* _Exercise objective_: Write out each record again exactly as it stands.

[Collected data]
────────────────

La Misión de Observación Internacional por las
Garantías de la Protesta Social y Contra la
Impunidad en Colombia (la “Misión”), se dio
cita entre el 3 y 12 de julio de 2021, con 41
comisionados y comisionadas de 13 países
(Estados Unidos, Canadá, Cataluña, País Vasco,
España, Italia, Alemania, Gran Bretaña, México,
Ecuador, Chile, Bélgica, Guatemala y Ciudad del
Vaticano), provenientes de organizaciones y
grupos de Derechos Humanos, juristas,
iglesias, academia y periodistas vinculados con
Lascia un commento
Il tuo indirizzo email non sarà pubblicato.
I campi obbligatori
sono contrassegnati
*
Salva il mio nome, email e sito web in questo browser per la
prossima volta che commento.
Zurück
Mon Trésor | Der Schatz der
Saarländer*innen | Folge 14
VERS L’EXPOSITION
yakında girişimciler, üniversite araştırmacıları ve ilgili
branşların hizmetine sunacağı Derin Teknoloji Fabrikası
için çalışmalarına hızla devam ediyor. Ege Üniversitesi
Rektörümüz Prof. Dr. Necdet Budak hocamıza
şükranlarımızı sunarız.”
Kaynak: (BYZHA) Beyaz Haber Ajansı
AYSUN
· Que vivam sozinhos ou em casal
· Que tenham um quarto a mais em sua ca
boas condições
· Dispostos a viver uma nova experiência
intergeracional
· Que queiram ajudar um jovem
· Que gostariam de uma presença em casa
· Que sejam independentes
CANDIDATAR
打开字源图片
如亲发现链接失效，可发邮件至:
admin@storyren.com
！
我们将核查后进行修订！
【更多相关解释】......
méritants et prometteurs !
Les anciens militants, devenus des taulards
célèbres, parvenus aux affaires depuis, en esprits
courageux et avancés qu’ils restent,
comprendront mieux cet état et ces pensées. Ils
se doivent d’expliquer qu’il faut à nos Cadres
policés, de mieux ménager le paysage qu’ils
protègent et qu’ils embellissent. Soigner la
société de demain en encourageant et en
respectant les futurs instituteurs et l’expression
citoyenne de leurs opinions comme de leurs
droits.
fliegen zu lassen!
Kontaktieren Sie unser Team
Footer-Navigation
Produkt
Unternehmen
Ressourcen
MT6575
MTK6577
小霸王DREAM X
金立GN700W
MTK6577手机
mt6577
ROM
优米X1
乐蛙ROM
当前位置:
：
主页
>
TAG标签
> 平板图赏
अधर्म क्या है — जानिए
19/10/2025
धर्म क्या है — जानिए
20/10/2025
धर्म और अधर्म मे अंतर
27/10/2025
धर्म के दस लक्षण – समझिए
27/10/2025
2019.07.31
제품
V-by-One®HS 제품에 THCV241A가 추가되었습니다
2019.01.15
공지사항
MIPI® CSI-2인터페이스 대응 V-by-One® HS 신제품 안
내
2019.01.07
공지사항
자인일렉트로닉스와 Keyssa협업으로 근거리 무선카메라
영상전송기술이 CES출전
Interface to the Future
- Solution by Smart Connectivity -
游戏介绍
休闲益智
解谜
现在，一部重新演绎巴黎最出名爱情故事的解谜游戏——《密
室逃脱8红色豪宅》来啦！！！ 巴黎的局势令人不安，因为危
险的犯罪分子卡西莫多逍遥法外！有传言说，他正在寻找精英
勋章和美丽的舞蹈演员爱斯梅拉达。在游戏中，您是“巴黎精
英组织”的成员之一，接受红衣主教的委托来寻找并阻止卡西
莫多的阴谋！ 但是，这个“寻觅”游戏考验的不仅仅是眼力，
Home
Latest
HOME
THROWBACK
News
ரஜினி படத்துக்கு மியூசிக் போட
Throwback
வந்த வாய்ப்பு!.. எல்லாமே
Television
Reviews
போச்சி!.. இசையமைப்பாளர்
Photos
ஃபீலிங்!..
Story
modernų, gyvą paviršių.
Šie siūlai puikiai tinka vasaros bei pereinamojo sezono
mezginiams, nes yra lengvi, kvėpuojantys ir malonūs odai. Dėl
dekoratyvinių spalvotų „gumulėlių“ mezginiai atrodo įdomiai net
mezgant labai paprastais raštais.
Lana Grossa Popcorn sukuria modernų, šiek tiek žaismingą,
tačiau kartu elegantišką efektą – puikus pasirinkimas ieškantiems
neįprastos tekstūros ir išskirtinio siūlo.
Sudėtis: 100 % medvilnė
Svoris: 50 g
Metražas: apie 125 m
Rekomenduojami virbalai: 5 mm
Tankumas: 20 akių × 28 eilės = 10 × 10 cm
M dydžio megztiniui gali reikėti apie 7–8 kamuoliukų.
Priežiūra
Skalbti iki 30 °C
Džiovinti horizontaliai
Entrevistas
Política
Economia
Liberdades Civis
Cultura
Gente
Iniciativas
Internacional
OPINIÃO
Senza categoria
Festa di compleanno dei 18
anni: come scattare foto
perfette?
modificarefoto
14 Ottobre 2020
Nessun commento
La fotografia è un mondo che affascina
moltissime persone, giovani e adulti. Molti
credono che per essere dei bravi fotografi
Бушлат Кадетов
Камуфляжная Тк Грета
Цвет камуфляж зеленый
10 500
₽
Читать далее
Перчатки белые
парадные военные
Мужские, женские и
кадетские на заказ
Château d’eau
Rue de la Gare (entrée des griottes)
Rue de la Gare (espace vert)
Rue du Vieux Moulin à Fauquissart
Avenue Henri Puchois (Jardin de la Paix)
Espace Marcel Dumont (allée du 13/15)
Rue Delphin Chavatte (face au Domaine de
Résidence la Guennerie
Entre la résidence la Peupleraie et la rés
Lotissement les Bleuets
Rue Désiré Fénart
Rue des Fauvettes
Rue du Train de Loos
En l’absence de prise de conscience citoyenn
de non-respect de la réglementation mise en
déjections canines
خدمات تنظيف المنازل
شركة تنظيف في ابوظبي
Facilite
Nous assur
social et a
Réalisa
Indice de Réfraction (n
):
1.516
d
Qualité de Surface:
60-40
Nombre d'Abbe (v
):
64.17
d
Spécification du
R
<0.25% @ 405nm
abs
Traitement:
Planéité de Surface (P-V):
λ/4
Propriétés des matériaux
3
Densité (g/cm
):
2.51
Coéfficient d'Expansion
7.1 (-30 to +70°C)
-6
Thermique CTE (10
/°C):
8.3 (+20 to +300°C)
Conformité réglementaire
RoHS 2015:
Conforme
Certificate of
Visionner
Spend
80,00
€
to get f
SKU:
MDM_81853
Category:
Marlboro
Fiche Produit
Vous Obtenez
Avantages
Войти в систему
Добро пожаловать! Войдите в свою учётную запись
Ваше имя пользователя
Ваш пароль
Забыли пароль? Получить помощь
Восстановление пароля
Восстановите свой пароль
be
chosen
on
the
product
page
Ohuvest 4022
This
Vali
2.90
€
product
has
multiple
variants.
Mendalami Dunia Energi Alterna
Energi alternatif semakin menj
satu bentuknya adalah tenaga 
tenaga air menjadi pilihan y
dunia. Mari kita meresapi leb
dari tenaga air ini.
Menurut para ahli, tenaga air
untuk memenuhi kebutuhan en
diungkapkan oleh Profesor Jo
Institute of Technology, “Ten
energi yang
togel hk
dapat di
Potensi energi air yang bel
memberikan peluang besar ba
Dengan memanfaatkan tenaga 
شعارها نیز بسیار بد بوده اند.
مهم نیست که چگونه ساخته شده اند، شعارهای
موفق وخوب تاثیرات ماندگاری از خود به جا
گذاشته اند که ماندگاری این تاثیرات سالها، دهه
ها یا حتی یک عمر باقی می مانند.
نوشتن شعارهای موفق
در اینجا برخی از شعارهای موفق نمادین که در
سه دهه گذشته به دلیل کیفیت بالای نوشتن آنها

────────────────

* _Result_:
La Misión de Observación Internacional por las
Garantías de la Protesta Social y Contra la
Impunidad en Colombia (la “Misión”), se dio
cita entre el 3 y 12 de julio de 2021, con 41
comisionados y comisionadas de 13 países
(Estados Unidos, Canadá, Cataluña, País Vasco,
España, Italia, Alemania, Gran Bretaña, México,
Ecuador, Chile, Bélgica, Guatemala y Ciudad del
Vaticano), provenientes de organizaciones y
grupos de Derechos Humanos, juristas,
iglesias, academia y periodistas vinculados con
Lascia un commento
Il tuo indirizzo email non sarà pubblicato.
I campi obbligatori
sono contrassegnati
*
Salva il mio nome, email e sito web in questo browser per la
prossima volta che commento.
Zurück
Mon Trésor | Der Schatz der
Saarländer*innen | Folge 14
VERS L’EXPOSITION
yakında girişimciler, üniversite araştırmacıları ve ilgili
branşların hizmetine sunacağı Derin Teknoloji Fabrikası
için çalışmalarına hızla devam ediyor. Ege Üniversitesi
Rektörümüz Prof. Dr. Necdet Budak hocamıza
şükranlarımızı sunarız.”
Kaynak: (BYZHA) Beyaz Haber Ajansı
AYSUN
· Que vivam sozinhos ou em casal
· Que tenham um quarto a mais em sua ca
boas condições
· Dispostos a viver uma nova experiência
intergeracional
· Que queiram ajudar um jovem
· Que gostariam de uma presença em casa
· Que sejam independentes
CANDIDATAR
打开字源图片
如亲发现链接失效，可发邮件至:
admin@storyren.com
！
我们将核查后进行修订！
【更多相关解释】......
méritants et prometteurs !
Les anciens militants, devenus des taulards
célèbres, parvenus aux affaires depuis, en esprits
courageux et avancés qu’ils restent,
comprendront mieux cet état et ces pensées. Ils
se doivent d’expliquer qu’il faut à nos Cadres
policés, de mieux ménager le paysage qu’ils
protègent et qu’ils embellissent. Soigner la
société de demain en encourageant et en
respectant les futurs instituteurs et l’expression
citoyenne de leurs opinions comme de leurs
droits.
fliegen zu lassen!
Kontaktieren Sie unser Team
Footer-Navigation
Produkt
Unternehmen
Ressourcen
MT6575
MTK6577
小霸王DREAM X
金立GN700W
MTK6577手机
mt6577
ROM
优米X1
乐蛙ROM
当前位置:
：
主页
>
TAG标签
> 平板图赏
अधर्म क्या है — जानिए
19/10/2025
धर्म क्या है — जानिए
20/10/2025
धर्म और अधर्म मे अंतर
27/10/2025
धर्म के दस लक्षण – समझिए
27/10/2025
2019.07.31
제품
V-by-One®HS 제품에 THCV241A가 추가되었습니다
2019.01.15
공지사항
MIPI® CSI-2인터페이스 대응 V-by-One® HS 신제품 안
내
2019.01.07
공지사항
자인일렉트로닉스와 Keyssa협업으로 근거리 무선카메라
영상전송기술이 CES출전
Interface to the Future
- Solution by Smart Connectivity -
游戏介绍
休闲益智
解谜
现在，一部重新演绎巴黎最出名爱情故事的解谜游戏——《密
室逃脱8红色豪宅》来啦！！！ 巴黎的局势令人不安，因为危
险的犯罪分子卡西莫多逍遥法外！有传言说，他正在寻找精英
勋章和美丽的舞蹈演员爱斯梅拉达。在游戏中，您是“巴黎精
英组织”的成员之一，接受红衣主教的委托来寻找并阻止卡西
莫多的阴谋！ 但是，这个“寻觅”游戏考验的不仅仅是眼力，
Home
Latest
HOME
THROWBACK
News
ரஜினி படத்துக்கு மியூசிக் போட
Throwback
வந்த வாய்ப்பு!.. எல்லாமே
Television
Reviews
போச்சி!.. இசையமைப்பாளர்
Photos
ஃபீலிங்!..
Story
modernų, gyvą paviršių.
Šie siūlai puikiai tinka vasaros bei pereinamojo sezono
mezginiams, nes yra lengvi, kvėpuojantys ir malonūs odai. Dėl
dekoratyvinių spalvotų „gumulėlių“ mezginiai atrodo įdomiai net
mezgant labai paprastais raštais.
Lana Grossa Popcorn sukuria modernų, šiek tiek žaismingą,
tačiau kartu elegantišką efektą – puikus pasirinkimas ieškantiems
neįprastos tekstūros ir išskirtinio siūlo.
Sudėtis: 100 % medvilnė
Svoris: 50 g
Metražas: apie 125 m
Rekomenduojami virbalai: 5 mm
Tankumas: 20 akių × 28 eilės = 10 × 10 cm
M dydžio megztiniui gali reikėti apie 7–8 kamuoliukų.
Priežiūra
Skalbti iki 30 °C
Džiovinti horizontaliai
Entrevistas
Política
Economia
Liberdades Civis
Cultura
Gente
Iniciativas
Internacional
OPINIÃO
Senza categoria
Festa di compleanno dei 18
anni: come scattare foto
perfette?
modificarefoto
14 Ottobre 2020
Nessun commento
La fotografia è un mondo che affascina
moltissime persone, giovani e adulti. Molti
credono che per essere dei bravi fotografi
Бушлат Кадетов
Камуфляжная Тк Грета
Цвет камуфляж зеленый
10 500
₽
Читать далее
Перчатки белые
парадные военные
Мужские, женские и
кадетские на заказ
Château d’eau
Rue de la Gare (entrée des griottes)
Rue de la Gare (espace vert)
Rue du Vieux Moulin à Fauquissart
Avenue Henri Puchois (Jardin de la Paix)
Espace Marcel Dumont (allée du 13/15)
Rue Delphin Chavatte (face au Domaine de
Résidence la Guennerie
Entre la résidence la Peupleraie et la rés
Lotissement les Bleuets
Rue Désiré Fénart
Rue des Fauvettes
Rue du Train de Loos
En l’absence de prise de conscience citoyenn
de non-respect de la réglementation mise en
déjections canines
خدمات تنظيف المنازل
شركة تنظيف في ابوظبي
Facilite
Nous assur
social et a
Réalisa
Indice de Réfraction (n
):
1.516
d
Qualité de Surface:
60-40
Nombre d'Abbe (v
):
64.17
d
Spécification du
R
<0.25% @ 405nm
abs
Traitement:
Planéité de Surface (P-V):
λ/4
Propriétés des matériaux
3
Densité (g/cm
):
2.51
Coéfficient d'Expansion
7.1 (-30 to +70°C)
-6
Thermique CTE (10
/°C):
8.3 (+20 to +300°C)
Conformité réglementaire
RoHS 2015:
Conforme
Certificate of
Visionner
Spend
80,00
€
to get f
SKU:
MDM_81853
Category:
Marlboro
Fiche Produit
Vous Obtenez
Avantages
Войти в систему
Добро пожаловать! Войдите в свою учётную запись
Ваше имя пользователя
Ваш пароль
Забыли пароль? Получить помощь
Восстановление пароля
Восстановите свой пароль
be
chosen
on
the
product
page
Ohuvest 4022
This
Vali
2.90
€
product
has
multiple
variants.
Mendalami Dunia Energi Alterna
Energi alternatif semakin menj
satu bentuknya adalah tenaga 
tenaga air menjadi pilihan y
dunia. Mari kita meresapi leb
dari tenaga air ini.
Menurut para ahli, tenaga air
untuk memenuhi kebutuhan en
diungkapkan oleh Profesor Jo
Institute of Technology, “Ten
energi yang
togel hk
dapat di
Potensi energi air yang bel
memberikan peluang besar ba
Dengan memanfaatkan tenaga 
شعارها نیز بسیار بد بوده اند.
مهم نیست که چگونه ساخته شده اند، شعارهای
موفق وخوب تاثیرات ماندگاری از خود به جا
گذاشته اند که ماندگاری این تاثیرات سالها، دهه
ها یا حتی یک عمر باقی می مانند.
نوشتن شعارهای موفق
در اینجا برخی از شعارهای موفق نمادین که در
سه دهه گذشته به دلیل کیفیت بالای نوشتن آنها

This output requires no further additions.